In other words, we need to embrace the seemingly antithetical notion that, to move quickly, we must first slow down and, yes, spend more.
To Spink, this oxymoron is one of the biggest challenges we’ve faced and will continue to face in the future of the CGT development space. After all, it often feels as though the odds are stacked against us when it comes to moving more slowly and thoughtfully. Not only are we an inherently ambitious industry, but thanks to a variety of financial, regulatory, and patient-focused reasons, we’re pressured to establish a process and whisk it as quickly as possible into the clinic. We also can’t ignore that funding is typically tied to a regulatory and/or clinical milestone. This milestone-based funding — especially in times of financial strain — ultimately incentivizes us to go against our oft-proclaimed motto, “Begin with the end in mind.” Instead, we’re encouraged to train our eyes only on the next most important step.
Despite its prominence in company slide decks and webinars, “beginning with the end in mind” remains an Everest-sized hurdle for us to clear thanks to one hard-to-ignore reason: the entire industry is still largely naïve to what “the end” looks like.
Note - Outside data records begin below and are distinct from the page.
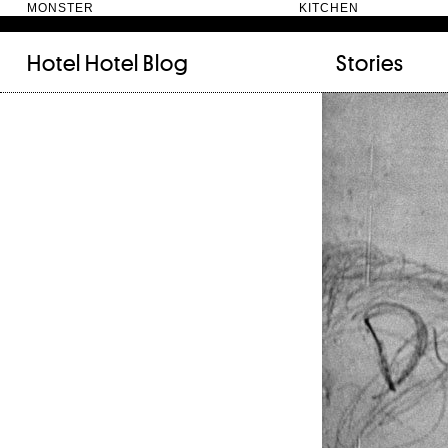
MONSTER KITC
Hotel Hotel
Blog
Stories
FILED UNDER:
TAGGED WITH:
bookshelf (12)
Artist
(9)
daily-rituals (18)
Canberra
(5)
fix-and-make (13)
Design
(4)
junk-drawer (28)
Doer
(4)
people (24)
Furniture
(8)
quotes (23)
Maker
(14)
recipe (15)
NewActon
(3)
stories (64)
Perimeter Books
(7
visual-essay (12)
Public art
(1)
Room
(14)
Thinker
(6)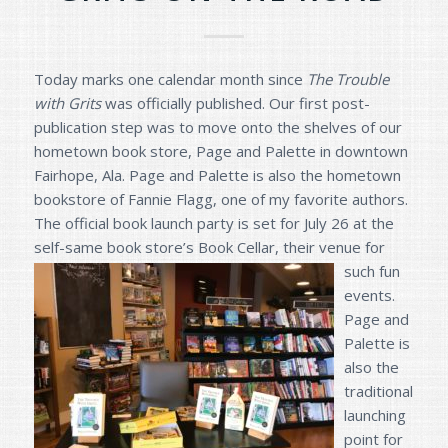
Today marks one calendar month since
The Trouble
with Grits
was officially published. Our first post-
publication step was to move onto the shelves of our
hometown book store, Page and Palette in downtown
Fairhope, Ala. Page and Palette is also the hometown
bookstore of Fannie Flagg, one of my favorite authors.
The official book launch party is set for July 26 at the
self-same book store’s B
ook Cellar, their venue for
such fun
events.
Page and
Palette is
also the
traditional
launching
point for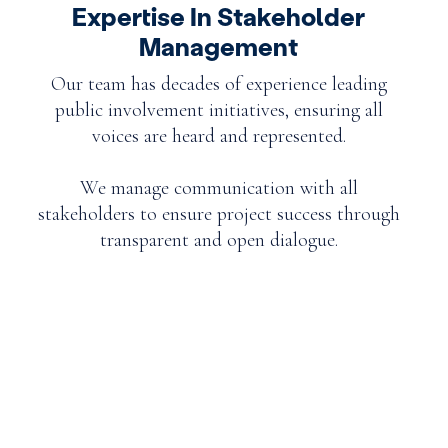
Expertise In Stakeholder
Management
Our team has decades of experience leading
public involvement initiatives, ensuring all
voices are heard and represented.
We manage communication with all
stakeholders to ensure project success through
transparent and open dialogue.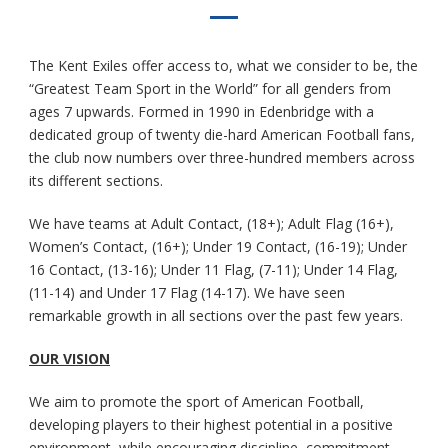
The Kent Exiles offer access to, what we consider to be, the
“Greatest Team Sport in the World” for all genders from
ages 7 upwards. Formed in 1990 in Edenbridge with a
dedicated group of twenty die-hard American Football fans,
the club now numbers over three-hundred members across
its different sections.
We have teams at Adult Contact, (18+); Adult Flag (16+),
Women’s Contact, (16+); Under 19 Contact, (16-19); Under
16 Contact, (13-16); Under 11 Flag, (7-11); Under 14 Flag,
(11-14) and Under 17 Flag (14-17). We have seen
remarkable growth in all sections over the past few years.
OUR VISION
We aim to promote the sport of American Football,
developing players to their highest potential in a positive
environment, while encouraging discipline, commitment,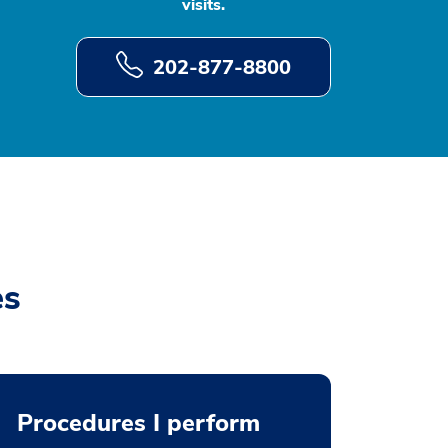
visits.
202-877-8800
es
Procedures I perform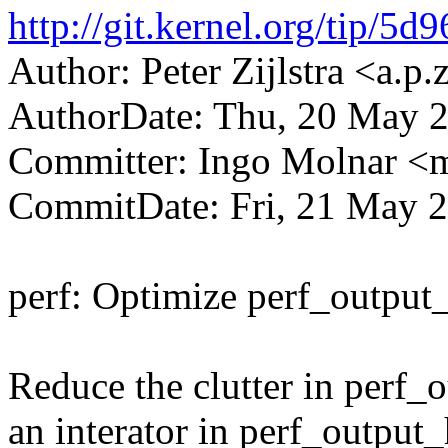
http://git.kernel.org/tip
Author: Peter Zijlstra <a.
AuthorDate: Thu, 20 May 
Committer: Ingo Molnar 
CommitDate: Fri, 21 May 
perf: Optimize perf_output
Reduce the clutter in perf_
an interator in perf_output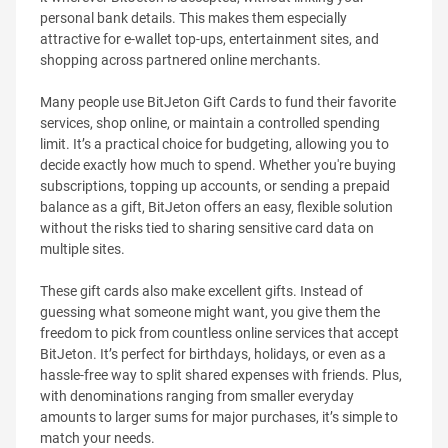
personal bank details. This makes them especially
attractive for e-wallet top-ups, entertainment sites, and
shopping across partnered online merchants.
Many people use BitJeton Gift Cards to fund their favorite
services, shop online, or maintain a controlled spending
limit. It’s a practical choice for budgeting, allowing you to
decide exactly how much to spend. Whether you're buying
subscriptions, topping up accounts, or sending a prepaid
balance as a gift, BitJeton offers an easy, flexible solution
without the risks tied to sharing sensitive card data on
multiple sites.
These gift cards also make excellent gifts. Instead of
guessing what someone might want, you give them the
freedom to pick from countless online services that accept
BitJeton. It’s perfect for birthdays, holidays, or even as a
hassle-free way to split shared expenses with friends. Plus,
with denominations ranging from smaller everyday
amounts to larger sums for major purchases, it’s simple to
match your needs.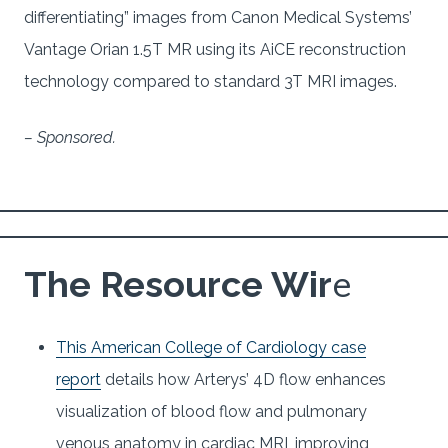
differentiating” images from Canon Medical Systems’
Vantage Orian 1.5T MR using its AiCE reconstruction
technology compared to standard 3T MRI images.
– Sponsored.
e
The Resource Wir
This American College of Cardiology case
report
details how Arterys’ 4D flow enhances
visualization of blood flow and pulmonary
venous anatomy in cardiac MRI, improving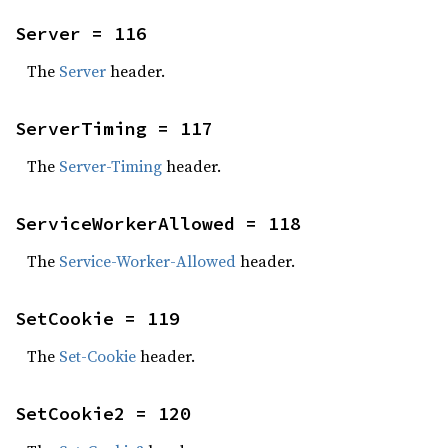
Server = 116
The
Server
header.
ServerTiming = 117
The
Server-Timing
header.
ServiceWorkerAllowed = 118
The
Service-Worker-Allowed
header.
SetCookie = 119
The
Set-Cookie
header.
SetCookie2 = 120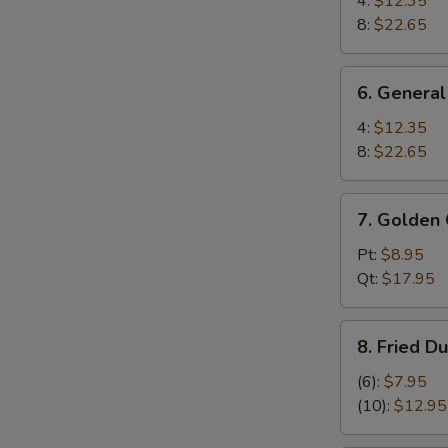
4:
$12.35
Wings
8:
$22.65
6.
6. General
General
Tso's
4:
$12.35
Wings
8:
$22.65
7.
7. Golden 
Golden
Chicken
Pt:
$8.95
Fingers
Qt:
$17.95
8.
8. Fried D
Fried
Dumplings
(6):
$7.95
(10)
(10):
$12.95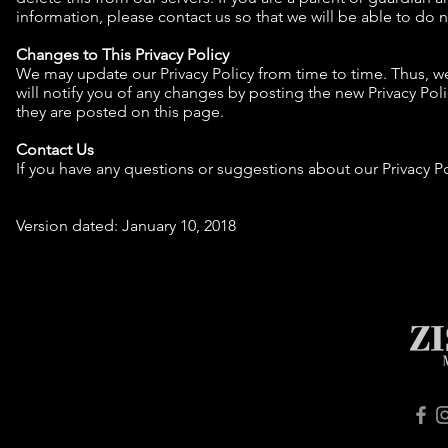
information, please contact us so that we will be able to do 
Changes to This Privacy Policy
We may update our Privacy Policy from time to time. Thus, we
will notify you of any changes by posting the new Privacy Pol
they are posted on this page.
Contact Us
If you have any questions or suggestions about our Privacy Po
Version dated: January 10, 2018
In this age of great turnover, development hang-ups, and limited product approvals, we’re rarely privy to the entire development lifecycle of our ATMP products and what sustainability will mean/look like beyond the clinic. In turn, there can be a certain amount of manufacturing-related “sticker shock” around making significant investments in CMC development before clinical proof-of-concept (POC) has been secured. However, the accelerated clinical timelines associated with ATMP products often mean there isn’t time for these investments once POC is obtained.
Similarly, as companies grow more cautious about their finances today, Spink expressed concern we could be at even greater risk of “sticker shock” stifling our (often much earlier) pursuit of product/process knowledge. Such caution could translate into less knowledge about our products and ultimately discourage us from employing the costly but critical COGS levers early enough in development.
“Historically, CMC is the first team asked to make sacrifices to stretch out the financial runway,” Spink explained. “My biggest concern for the space as we move into this period of greater financial conservativism is that companies will be less keen on making the long-term investments necessary to ensure our manufacturing is more scalable and cost-effective. I certainly hope I’ll be wrong about this; we’ve developed a much greater understanding of how critical CMC is for this space. But we also cannot ignore historical patterns.”